WINDSOR, England (FNS) -- The Efficient Consumer Response initiative may be the right way to go in United States today.
But in the United Kingdom, food retailers already have surpassed many of the goals set under the ECR program, according to Richard Williams, supply chain director of Argyll Group, the owner of Safeway in the United Kingdom.
Williams, in a speech to a CIES Logistics Management Program seminar here, said U.K. retailers are substantially ahead of their U.S. counterparts, for example, in implementing integrated supply chain management. CIES, based in Paris, is an international association of food retailers and suppliers.
Williams also warned that differences between food retailing worldwide might limit how much of an impact ECR can have outside the United States, particularly in such areas as price promotions.
In efficient replenishment, for instance, Williams said achieving the U.S. savings target of 4.1% of sales depends on where a company or industry outside the United States already stands in implementing it.

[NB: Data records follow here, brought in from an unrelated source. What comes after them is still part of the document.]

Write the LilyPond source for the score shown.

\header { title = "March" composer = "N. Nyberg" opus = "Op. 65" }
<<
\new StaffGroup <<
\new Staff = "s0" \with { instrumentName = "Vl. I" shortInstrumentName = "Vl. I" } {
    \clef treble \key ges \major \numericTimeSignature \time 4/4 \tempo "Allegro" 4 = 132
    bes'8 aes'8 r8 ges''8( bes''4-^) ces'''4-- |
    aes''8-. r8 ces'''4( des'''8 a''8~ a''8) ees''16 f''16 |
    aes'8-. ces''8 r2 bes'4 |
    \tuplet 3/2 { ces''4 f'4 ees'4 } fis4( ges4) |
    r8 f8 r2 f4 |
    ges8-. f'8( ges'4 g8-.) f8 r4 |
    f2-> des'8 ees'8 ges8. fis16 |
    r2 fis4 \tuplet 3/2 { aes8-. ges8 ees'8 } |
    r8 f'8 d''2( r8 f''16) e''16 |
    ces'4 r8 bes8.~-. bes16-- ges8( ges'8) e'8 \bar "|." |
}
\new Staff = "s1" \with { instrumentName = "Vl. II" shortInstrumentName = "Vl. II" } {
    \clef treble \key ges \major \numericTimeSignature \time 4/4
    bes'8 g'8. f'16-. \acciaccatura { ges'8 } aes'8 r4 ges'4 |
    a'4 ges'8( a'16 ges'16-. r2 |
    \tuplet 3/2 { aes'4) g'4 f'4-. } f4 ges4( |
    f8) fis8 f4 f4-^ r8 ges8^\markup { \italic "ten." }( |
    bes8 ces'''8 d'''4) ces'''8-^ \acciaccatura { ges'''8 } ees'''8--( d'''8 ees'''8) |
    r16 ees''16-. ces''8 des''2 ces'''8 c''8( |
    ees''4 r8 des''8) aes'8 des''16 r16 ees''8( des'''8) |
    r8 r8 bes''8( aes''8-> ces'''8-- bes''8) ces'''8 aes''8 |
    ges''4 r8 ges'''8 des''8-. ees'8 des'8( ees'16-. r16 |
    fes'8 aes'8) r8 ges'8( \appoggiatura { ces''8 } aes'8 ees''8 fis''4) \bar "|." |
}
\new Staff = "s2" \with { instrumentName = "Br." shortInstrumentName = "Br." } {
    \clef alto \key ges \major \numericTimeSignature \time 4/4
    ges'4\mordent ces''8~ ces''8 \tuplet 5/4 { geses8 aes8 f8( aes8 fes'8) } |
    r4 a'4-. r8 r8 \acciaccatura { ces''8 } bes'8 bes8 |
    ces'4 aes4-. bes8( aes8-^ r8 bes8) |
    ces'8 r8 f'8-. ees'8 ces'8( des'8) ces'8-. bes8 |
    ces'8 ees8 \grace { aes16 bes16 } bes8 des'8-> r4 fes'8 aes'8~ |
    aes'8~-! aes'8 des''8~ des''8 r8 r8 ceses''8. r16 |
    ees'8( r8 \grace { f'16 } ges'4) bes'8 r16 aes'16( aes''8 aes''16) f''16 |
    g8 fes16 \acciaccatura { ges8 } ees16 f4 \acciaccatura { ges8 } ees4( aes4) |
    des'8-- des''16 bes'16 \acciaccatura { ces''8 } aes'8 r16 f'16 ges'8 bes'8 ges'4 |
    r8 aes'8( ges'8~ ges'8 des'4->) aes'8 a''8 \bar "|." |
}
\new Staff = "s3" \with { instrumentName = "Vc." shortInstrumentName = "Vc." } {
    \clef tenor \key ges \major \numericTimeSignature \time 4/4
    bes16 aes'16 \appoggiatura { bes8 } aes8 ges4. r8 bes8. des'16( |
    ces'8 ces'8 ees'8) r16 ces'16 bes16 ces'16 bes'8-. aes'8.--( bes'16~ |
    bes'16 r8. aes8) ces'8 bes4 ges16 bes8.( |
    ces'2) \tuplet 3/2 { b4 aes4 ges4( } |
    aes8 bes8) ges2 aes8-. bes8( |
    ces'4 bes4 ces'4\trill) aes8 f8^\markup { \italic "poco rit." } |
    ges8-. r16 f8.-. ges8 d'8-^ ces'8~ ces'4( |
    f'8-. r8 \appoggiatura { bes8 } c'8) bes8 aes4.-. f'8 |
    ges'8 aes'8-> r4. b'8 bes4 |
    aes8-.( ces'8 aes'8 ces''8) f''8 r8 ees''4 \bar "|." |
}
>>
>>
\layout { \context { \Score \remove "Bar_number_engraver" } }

"It is essential to read the savings projected by the ECR program in the context of the way the U.S. grocery market currently operates," he said.
"In the U.K., many of the leading retailers are already substantially down the road of implementing sales-based ordering and are now looking to use sales-based ordering to drive the warehouse replenishment systems. In addition, experimentation is already starting to take place with the cross-docking of fast-moving ambient goods."

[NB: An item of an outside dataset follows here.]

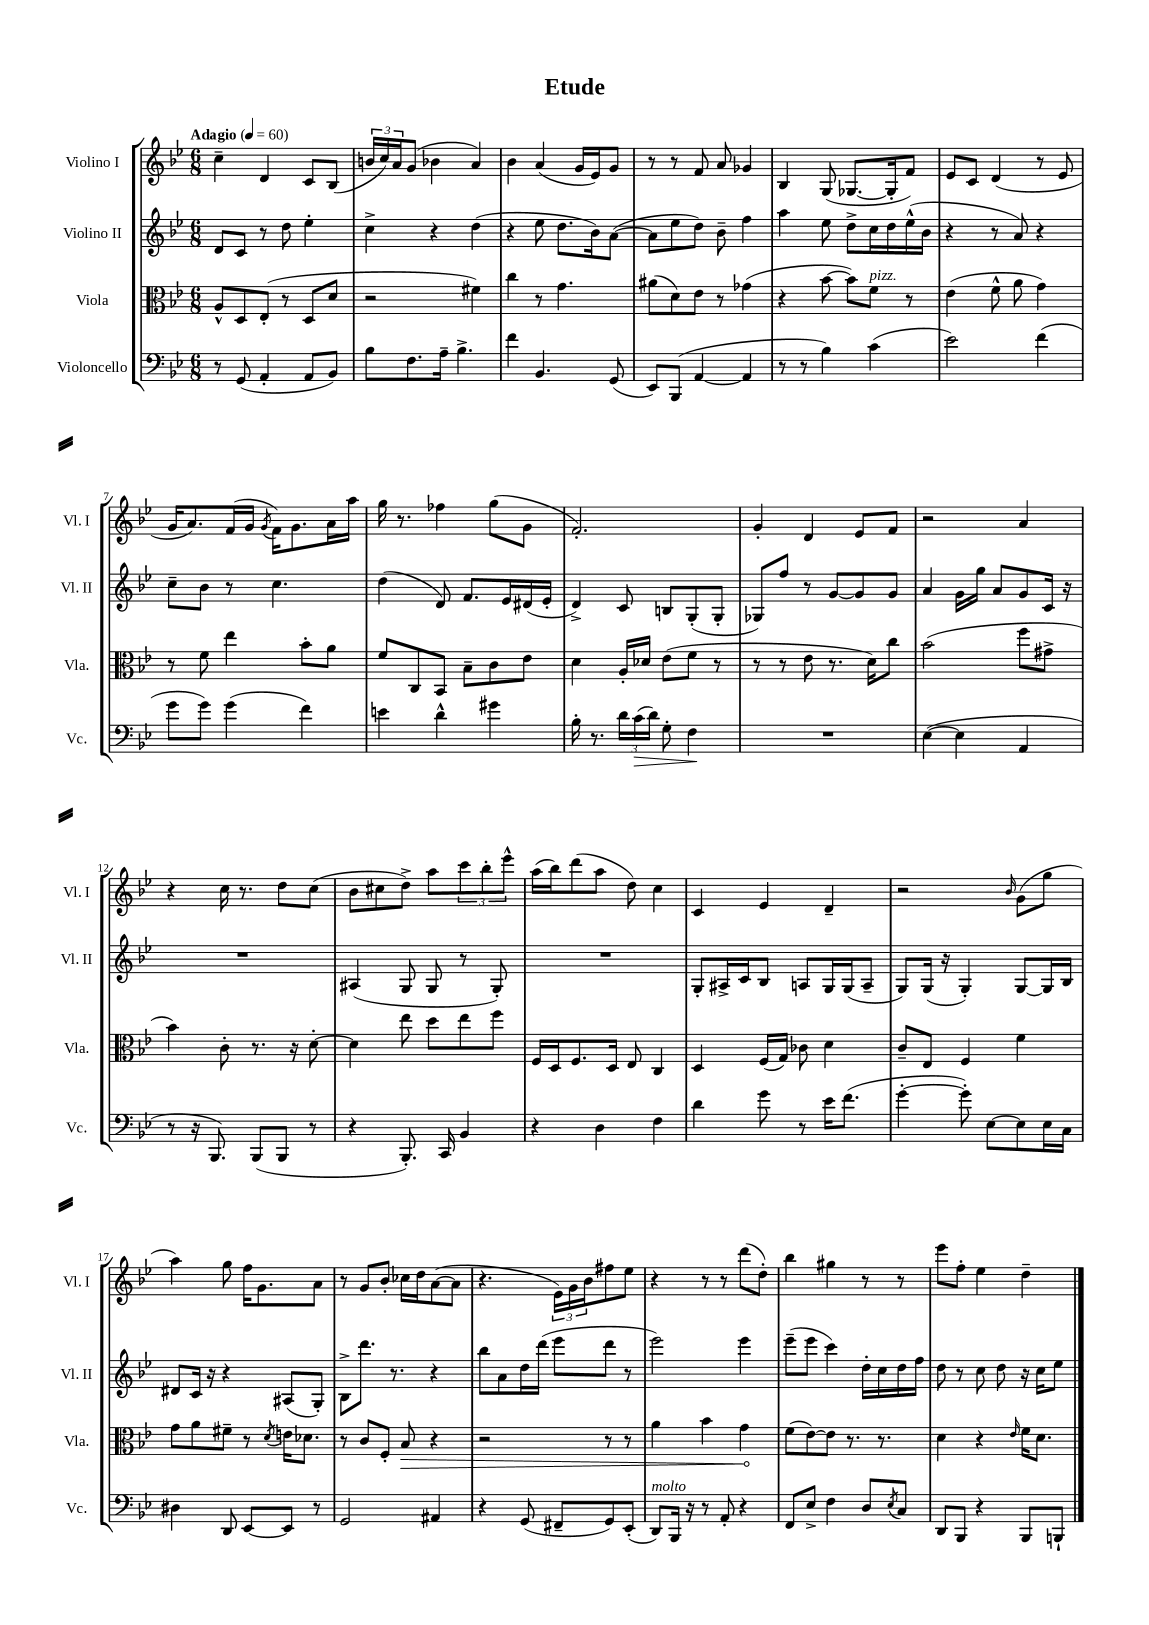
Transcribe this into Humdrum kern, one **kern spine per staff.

The ECR outline also projects a cut in dry grocery inventory levels to 61 days from 104 days, with about two-thirds of this coming from an efficient promotions strategy, Williams said.

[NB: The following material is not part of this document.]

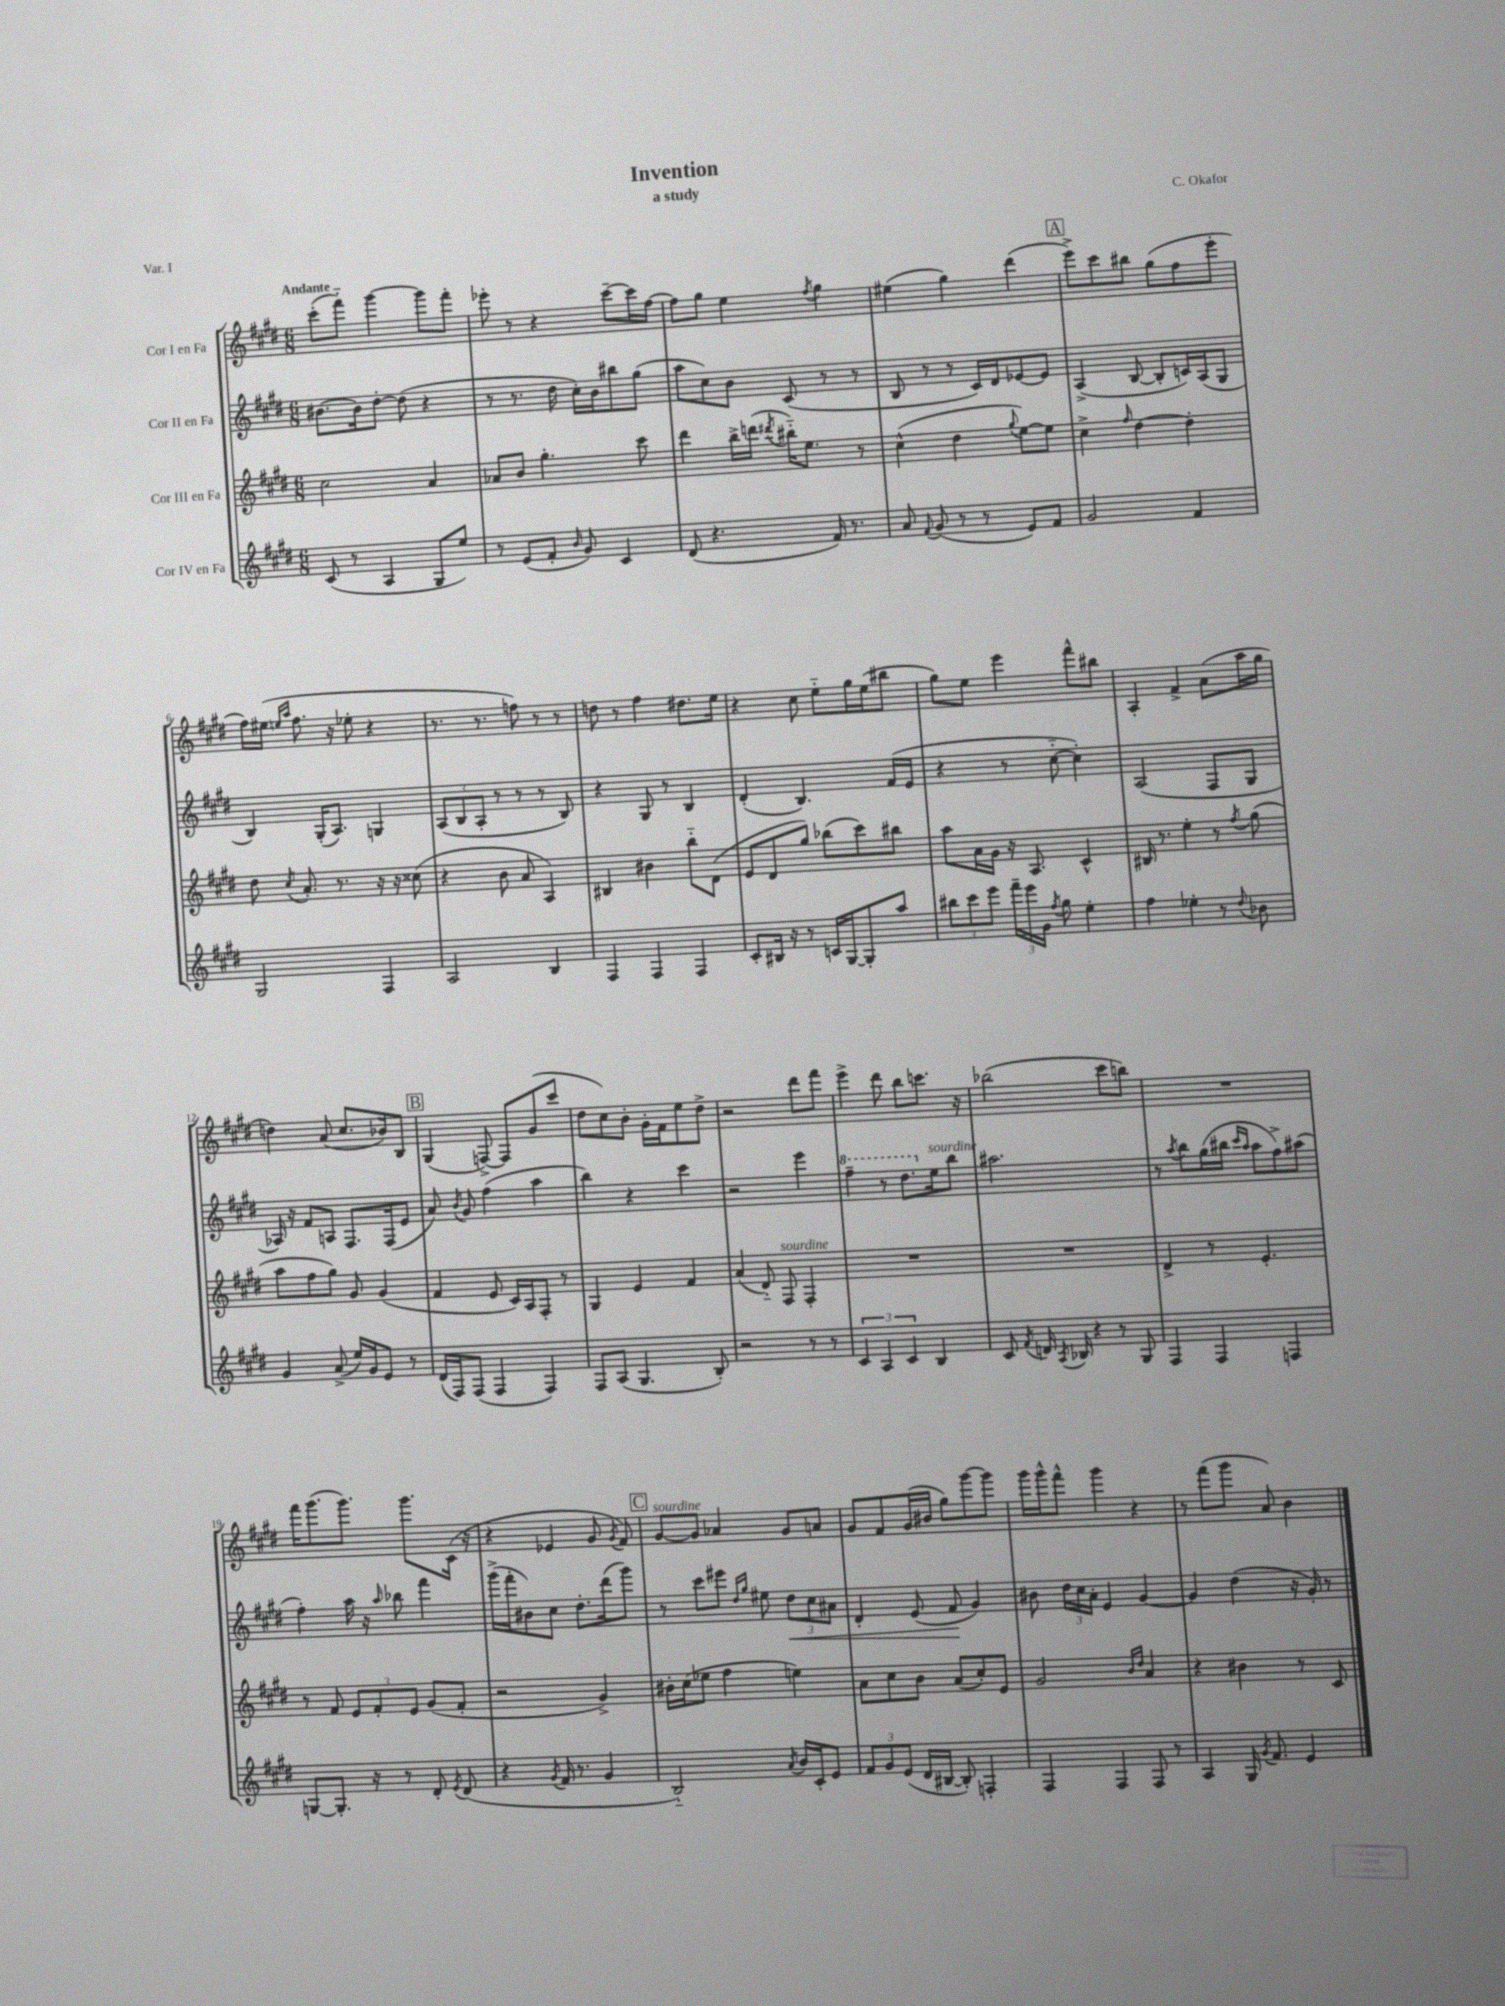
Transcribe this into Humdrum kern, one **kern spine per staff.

But the average for the U.K. industry already is at or below this target, with the leading retailers averaging only 56 days of inventory.
However, Williams said, the U.K. industry still can realize significant savings from full implementation of the ECR plan, provided businesses make the organizational changes required and several issues are resolved.
These include: the trend by food manufacturers to consolidate production points, which can lengthen the supply chain; vendor replenishment; how to retain a competitive relationship with suppliers while at the same time working more closely with them; shared warehousing between producers and retailers, and how much shipment sizes and lead times can be cut to allow cross-docking on a large scale.
"I don't think ECR has all the answers," Williams said. "Nor is it a win-win situation for all participants. The key is to make sure you're not one of the losers."